|
|
The Dotterel is a standard North Country or
Scottish spider. In his Northern Angler
(1837), Scottish angler John Kirkbride calls it the “most destructive fly in
this part of the country, killing remarkably well during the whole season.”
Harfield Edmonds and Norman Lee regard it as most effective from May to
September in Brook and River Trouting
(1916). Likewise, in his North-Country
Flies (1886), T. E. Pritt explains that “the dotterel is a good standard
fly all through the season from the end of April, more especially on rather
cold days.” While he concedes that it “is undoubtedly a splendid killer,”
Pritt speculates “whether its reputation on all the Yorkshire, and other
north country rivers, is not in excess of its merits.”
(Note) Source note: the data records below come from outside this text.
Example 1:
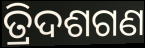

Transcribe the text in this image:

ତ୍ରିଦଶଗଣ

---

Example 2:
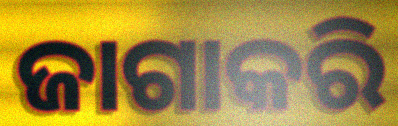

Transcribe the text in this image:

ଜାଗାକରି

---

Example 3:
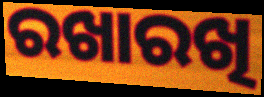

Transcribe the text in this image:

ରଖାରଖି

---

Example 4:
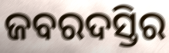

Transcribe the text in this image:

ଜବରଦସ୍ତିର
Edmonds and Lee put forward the standard
dressing for the Dotterel as No. 17 in their book, elaborating slightly on
Pritt’s Dotterel, No. 35:
“WINGS.—Hackled with a
light-tipped fawnish feather from the marginal coverts or lesser coverts of a
Dotterel’s wing.
BODY.—Orange silk, No.
6, or primrose yellow silk, No. 3.
HEAD.—Orange silk, or
primrose yellow silk.”
Pritt suggests “Straw-coloured silk” for the
body, but he notes that “some anglers prefer Orange silk.” E. M. Tod’s
preference is evident in his name for the fly, the Dotterel and Orange, but
his dressing is identical. Michael Theakston offers a Dotterel Dun as the 79th
fly in his List of Natural Flies
(1843), dressing it with the a body of
“copper-colored silk, slightly tinged with water-rat’s fur; winged with a
dotterel’s feather; winged with slips and a few fibers of mohair or hare’s
ear, wrought in at the breast.” Only Kirkbride’s dressing varies wildly from
the simple spider. His fly has a hare’s ear body, dyed yellow, gradually
lightened as the season advances with addition of yellow mohair. In
discolored water, Kirkbride’s Dotterel has a three-part body: hare’s ear dyed
yellow in the front, a band of yellow thread in the middle, and a sparsely
dubbed muskrat section near the bend of the hook.
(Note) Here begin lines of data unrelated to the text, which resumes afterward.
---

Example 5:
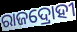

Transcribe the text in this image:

ରାଜଦ୍ରୋହୀ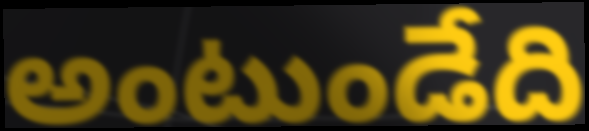
అంటుండేది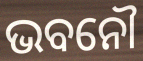
ଭବନୌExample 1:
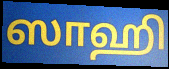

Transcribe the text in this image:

ஸாஹி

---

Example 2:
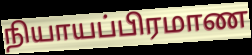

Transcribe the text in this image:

நியாயப்பிரமாண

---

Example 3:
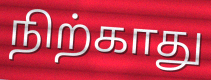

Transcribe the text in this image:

நிற்காது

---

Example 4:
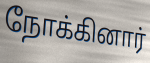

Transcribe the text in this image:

நோக்கினார்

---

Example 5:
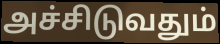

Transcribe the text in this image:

அச்சிடுவதும்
In light of its reputation, what might be most
significant about the Dotterel soft hackle is that it can no longer be
dressed authentically. Its namesake hackle comes from a long-protected
species. Leslie Magee discusses the challenge of dressing the Dotterel
without dotterel in Fly Fishing: the
North-Country Tradition (1996): “I have carefully examined several museum
skins of Dotterel and I must say that I believe that it would be extremely
difficult to differentiate between the feathers formerly used for the
‘Dotteril Fly’ and feathers selected from some other birds. I have also
examined Dotterel feathers in old fly wallets and it would seem that because
of the rarity of the bird, that a wide range of its feathers were made use
of.” Pritt suggests curlew.
In The
Art of Tying the Wet Fly and Fishing the Flymph (1941), James Leisenring
does not even include dotterel hackled under a separate heading as he does
for other land bird hackles like the coot, partridge, jackdaw, and snipe. The
dotterel is a footnote to the starling, which provides an a perfect
substitute that is “found among the undercoverts of the starling wing. The
feathers are dun colored with buff or yellow tips, and can be distinguished
from the genuine dotterel only by a difference in stiffness.” Edmonds and Lee
make a similar recommendation, as does W. C. Stewart in The Practical Angler (1857).